Eu queria que esse grito ecoasse forte nas paredes dos prédios dos sindicatos que fingem defender o trabalhador.
Eu queria que esse grito falasse principalmente ao coração das pessoas de bem, daqueles que ainda sonham um mundo melhor, e são chamados de doidos ou de irresponsáveis por acreditarem em sonhos, e deixarem-se prenderem pelas amarras que engessam pensamentos e atitudes.
Tentarei relatar a dura realidade de um pai de família, até então trabalhador honesto que por falta de experiência profissional, e muito mais pela falta de sensibilidade social, perdeu o emprego, e hoje é mais um na estatística do governo dizendo que o nível de desemprego caiu.
Caiu.
Caiu a dignidade e a qualidade de vida de muitos que nem sabiam o que era qualidade de vida.

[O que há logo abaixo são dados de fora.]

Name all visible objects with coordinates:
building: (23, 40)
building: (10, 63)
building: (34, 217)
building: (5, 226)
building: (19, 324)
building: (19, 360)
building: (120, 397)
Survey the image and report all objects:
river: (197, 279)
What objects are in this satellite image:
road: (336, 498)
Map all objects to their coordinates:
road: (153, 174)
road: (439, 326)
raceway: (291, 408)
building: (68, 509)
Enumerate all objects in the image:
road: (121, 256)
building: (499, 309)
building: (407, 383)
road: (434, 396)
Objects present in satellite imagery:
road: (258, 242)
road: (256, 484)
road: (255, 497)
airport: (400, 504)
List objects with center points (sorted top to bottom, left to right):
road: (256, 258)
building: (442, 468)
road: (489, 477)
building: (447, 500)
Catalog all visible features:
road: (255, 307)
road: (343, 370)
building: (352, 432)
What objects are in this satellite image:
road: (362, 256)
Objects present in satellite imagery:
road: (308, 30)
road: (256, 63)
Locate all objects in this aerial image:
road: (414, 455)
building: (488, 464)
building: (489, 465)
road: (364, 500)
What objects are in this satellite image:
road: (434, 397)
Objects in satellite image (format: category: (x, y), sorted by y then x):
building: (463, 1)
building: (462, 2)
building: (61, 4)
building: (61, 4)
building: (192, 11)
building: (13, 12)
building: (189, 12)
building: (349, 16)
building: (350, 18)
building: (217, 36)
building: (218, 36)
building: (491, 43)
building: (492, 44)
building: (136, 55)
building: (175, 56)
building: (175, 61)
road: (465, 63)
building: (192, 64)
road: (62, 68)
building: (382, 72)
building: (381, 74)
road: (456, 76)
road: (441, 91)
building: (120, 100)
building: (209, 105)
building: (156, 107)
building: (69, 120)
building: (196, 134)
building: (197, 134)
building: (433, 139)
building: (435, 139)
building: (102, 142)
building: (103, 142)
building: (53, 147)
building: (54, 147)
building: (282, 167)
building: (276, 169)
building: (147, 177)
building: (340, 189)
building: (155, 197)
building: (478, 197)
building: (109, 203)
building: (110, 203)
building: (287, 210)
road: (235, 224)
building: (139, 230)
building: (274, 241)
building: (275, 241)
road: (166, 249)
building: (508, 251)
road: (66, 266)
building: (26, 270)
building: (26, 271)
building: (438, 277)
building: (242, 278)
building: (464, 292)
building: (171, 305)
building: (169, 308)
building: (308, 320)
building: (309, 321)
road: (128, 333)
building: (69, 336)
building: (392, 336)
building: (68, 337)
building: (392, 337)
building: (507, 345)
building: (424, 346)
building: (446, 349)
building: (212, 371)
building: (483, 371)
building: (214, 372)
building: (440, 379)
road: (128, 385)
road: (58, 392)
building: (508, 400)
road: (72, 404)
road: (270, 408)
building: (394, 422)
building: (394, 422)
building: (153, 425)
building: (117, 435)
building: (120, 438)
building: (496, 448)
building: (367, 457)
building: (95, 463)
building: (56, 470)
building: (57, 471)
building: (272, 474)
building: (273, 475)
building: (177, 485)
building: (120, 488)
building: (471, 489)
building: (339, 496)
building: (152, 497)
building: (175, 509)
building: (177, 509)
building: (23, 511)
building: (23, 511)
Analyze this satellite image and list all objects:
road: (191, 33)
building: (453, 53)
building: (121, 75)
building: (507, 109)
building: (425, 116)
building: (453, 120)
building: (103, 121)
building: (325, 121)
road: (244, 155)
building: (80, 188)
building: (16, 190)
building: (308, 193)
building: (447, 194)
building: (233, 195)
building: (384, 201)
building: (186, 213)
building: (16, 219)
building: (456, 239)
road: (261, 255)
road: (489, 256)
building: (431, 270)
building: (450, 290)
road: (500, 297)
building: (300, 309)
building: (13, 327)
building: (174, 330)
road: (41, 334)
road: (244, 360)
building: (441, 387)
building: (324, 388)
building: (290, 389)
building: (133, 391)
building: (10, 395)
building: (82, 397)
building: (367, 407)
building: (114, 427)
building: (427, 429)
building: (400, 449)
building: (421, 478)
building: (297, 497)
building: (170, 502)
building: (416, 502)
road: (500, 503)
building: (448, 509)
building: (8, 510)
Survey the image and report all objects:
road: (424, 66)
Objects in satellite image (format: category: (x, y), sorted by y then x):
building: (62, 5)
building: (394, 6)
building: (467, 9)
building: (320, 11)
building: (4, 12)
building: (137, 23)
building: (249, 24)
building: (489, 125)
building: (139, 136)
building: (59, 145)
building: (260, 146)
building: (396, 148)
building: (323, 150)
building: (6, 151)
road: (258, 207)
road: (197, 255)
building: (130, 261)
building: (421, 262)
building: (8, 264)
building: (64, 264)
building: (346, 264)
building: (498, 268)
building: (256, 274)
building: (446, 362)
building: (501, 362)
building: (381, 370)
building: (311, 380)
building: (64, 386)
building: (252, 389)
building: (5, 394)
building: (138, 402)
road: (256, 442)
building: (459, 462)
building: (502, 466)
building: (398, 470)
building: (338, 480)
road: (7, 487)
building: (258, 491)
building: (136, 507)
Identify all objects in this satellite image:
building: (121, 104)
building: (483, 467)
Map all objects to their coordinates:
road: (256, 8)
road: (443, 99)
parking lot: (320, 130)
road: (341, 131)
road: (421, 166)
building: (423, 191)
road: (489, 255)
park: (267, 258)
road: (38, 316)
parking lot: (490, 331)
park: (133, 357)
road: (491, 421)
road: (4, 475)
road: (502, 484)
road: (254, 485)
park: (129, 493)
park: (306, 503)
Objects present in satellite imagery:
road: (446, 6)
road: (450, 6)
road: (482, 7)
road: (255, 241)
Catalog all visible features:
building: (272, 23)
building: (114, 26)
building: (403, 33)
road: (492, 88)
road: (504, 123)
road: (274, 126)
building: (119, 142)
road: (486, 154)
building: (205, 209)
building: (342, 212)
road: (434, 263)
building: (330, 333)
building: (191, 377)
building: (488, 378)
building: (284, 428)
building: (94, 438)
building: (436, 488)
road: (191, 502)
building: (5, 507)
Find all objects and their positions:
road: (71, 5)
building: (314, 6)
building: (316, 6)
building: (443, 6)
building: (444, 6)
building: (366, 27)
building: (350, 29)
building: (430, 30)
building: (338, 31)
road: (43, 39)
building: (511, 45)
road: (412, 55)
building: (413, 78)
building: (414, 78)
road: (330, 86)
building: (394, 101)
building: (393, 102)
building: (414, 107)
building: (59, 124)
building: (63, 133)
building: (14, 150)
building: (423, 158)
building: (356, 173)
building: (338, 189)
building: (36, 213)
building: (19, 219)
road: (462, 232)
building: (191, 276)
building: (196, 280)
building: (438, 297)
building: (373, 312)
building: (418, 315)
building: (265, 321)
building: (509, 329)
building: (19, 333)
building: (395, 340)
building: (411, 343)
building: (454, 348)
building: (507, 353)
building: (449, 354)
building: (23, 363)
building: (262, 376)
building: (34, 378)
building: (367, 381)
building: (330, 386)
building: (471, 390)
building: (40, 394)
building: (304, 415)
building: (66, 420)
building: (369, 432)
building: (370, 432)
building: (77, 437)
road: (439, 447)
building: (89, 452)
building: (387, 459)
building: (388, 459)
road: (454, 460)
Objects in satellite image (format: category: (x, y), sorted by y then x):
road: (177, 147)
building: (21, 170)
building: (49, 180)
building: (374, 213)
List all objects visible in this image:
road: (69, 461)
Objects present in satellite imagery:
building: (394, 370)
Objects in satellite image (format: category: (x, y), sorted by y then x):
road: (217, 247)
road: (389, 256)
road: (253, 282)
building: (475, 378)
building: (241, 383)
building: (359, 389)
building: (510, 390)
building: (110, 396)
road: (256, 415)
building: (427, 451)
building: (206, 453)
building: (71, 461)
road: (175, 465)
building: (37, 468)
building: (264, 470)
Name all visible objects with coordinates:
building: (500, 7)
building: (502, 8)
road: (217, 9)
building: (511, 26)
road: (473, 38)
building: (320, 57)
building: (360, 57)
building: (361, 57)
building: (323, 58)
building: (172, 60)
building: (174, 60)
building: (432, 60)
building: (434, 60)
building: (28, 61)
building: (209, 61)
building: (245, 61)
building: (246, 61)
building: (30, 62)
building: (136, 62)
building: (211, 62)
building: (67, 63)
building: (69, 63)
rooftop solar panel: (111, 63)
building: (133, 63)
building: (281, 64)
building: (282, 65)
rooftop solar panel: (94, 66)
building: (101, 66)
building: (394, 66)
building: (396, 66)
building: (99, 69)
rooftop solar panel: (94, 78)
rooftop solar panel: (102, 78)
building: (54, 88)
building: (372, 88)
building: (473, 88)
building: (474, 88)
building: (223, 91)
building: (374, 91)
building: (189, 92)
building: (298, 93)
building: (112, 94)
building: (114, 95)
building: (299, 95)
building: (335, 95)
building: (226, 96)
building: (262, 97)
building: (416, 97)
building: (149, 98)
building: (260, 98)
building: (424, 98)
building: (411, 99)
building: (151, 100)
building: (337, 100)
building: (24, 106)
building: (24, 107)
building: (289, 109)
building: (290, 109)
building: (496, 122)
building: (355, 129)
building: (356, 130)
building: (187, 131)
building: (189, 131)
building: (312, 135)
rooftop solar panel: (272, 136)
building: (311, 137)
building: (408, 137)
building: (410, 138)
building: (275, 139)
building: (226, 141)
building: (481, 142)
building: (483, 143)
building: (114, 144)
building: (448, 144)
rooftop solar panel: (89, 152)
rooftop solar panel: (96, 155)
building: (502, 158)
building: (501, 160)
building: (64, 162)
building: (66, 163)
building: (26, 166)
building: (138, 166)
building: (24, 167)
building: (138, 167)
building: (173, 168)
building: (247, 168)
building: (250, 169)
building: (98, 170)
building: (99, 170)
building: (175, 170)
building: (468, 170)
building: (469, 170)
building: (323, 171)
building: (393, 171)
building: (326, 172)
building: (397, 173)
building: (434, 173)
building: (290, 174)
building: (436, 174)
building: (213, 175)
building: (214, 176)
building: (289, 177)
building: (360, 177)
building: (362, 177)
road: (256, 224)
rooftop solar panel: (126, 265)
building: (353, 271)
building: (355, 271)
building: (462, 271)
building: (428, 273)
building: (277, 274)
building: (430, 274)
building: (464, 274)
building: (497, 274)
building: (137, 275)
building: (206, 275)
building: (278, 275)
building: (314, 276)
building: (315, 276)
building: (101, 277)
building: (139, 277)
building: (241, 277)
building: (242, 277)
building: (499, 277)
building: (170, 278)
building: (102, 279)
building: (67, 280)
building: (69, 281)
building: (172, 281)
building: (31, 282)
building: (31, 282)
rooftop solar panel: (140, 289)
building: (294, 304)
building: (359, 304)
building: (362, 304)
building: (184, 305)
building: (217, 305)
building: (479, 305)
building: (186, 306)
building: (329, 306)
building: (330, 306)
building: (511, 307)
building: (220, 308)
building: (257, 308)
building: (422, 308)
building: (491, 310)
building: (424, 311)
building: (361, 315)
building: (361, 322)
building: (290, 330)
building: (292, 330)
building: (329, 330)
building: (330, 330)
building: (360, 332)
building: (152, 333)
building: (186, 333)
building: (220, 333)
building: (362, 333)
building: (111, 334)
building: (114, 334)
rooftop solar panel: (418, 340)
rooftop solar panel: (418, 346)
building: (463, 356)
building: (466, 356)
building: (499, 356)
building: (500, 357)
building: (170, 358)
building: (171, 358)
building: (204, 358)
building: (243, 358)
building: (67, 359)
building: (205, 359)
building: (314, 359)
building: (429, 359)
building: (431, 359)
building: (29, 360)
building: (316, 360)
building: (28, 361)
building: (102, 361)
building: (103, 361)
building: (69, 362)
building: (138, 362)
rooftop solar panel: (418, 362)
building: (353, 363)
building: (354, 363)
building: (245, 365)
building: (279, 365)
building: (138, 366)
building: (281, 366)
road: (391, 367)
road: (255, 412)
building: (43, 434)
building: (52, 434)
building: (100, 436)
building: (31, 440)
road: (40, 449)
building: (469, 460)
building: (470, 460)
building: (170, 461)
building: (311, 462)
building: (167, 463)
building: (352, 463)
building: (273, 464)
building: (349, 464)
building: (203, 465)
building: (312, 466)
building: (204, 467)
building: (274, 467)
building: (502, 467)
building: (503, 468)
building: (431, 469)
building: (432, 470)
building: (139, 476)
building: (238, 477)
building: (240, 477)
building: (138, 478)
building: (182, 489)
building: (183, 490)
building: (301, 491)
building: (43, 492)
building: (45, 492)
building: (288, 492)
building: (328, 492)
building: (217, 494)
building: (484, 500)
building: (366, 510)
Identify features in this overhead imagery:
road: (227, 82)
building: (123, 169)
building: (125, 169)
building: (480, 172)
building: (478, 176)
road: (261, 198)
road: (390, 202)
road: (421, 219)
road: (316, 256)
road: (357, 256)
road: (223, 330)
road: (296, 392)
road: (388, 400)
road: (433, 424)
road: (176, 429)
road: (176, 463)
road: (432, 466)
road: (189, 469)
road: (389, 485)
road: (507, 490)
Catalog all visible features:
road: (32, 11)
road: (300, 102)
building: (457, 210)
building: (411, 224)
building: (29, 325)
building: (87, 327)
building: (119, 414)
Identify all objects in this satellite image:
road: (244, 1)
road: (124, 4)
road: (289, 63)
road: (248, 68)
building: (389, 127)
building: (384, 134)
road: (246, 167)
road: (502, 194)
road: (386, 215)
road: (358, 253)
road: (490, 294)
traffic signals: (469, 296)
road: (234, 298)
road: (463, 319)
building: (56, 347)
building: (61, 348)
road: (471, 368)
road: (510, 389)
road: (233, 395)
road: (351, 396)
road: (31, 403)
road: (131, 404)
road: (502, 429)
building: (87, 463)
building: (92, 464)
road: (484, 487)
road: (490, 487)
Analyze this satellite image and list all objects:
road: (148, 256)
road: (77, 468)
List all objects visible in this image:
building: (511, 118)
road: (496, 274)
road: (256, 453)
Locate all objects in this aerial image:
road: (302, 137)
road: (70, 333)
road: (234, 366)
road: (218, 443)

Caiu a dignidade de quem, mesmo por algum tempo não sentiu falta do dinheiro, mas com saudade de holerite sentiu-se inútil de uma hora para outra, como atingido por uma praga maldita.
Só quem já passou por isso sabe o estrago que faz por dentro, sair todas as manhãs como pedinte sem rumo visitando fábricas, canteiros de obras a procura de um emprego, deixando para trás, família e panelas vazias. Em barracos sem água e sem luz, porque não tem salário para pagar as contas e manter o lucro astronômico das empresas estatais prestadoras dos serviços de primeira necessidade.
Quantos casamentos e famílias se desestruraram por falta de um emprego?
Será que um trabalhador honesto fica contente, quando seu filho precisa fazer malabarismo nos sinais de trânsito a troco de umas moedas?
Será que a criança do sinal, tem família em uma casa esperando por ela?
Onde estão e para que servem os Conselhos Tutelares com seus conselheiros que nada produzem? Será que nenhum deles andam de carro para ver esses meninos e meninas?
Será que servem somente para atender o chamado de um marmanjão de dezessete anos, que se sentiu agredido por uma palavra mais alta dirigida por uma professora? Ou para intimidar um pai que, quando só o carinho não foi suficiente, teve que mostrar ao filho, de uma maneira mais ríspida até onde vai o seu limite?
Nenhum serviço de assistência social pode ser implementado sem passar pelo trabalho.
Nenhuma ajuda material deveria ser concedida sem contrapartida de um esforço pessoal, que não fosse unicamente mendigar.
Se os fazedores de leis quisessem acabar com compra de voto, já deveriam ter criado um sistema de trabalho comunitário e de mutirão, em parceria com as igrejas e instituições de caridade sérias desse país, para que toda ajuda material, hoje distribuída de graça, fosse paga com algum trabalho.
Uma mãe que quer colocar um filho em uma creche, se a mesma não tiver ocupação formal comprovada, deveria prestar serviço nesta mesma creche, até mesmo para conviver com o próprio filho, muitas vezes abandonado quando volta da escola.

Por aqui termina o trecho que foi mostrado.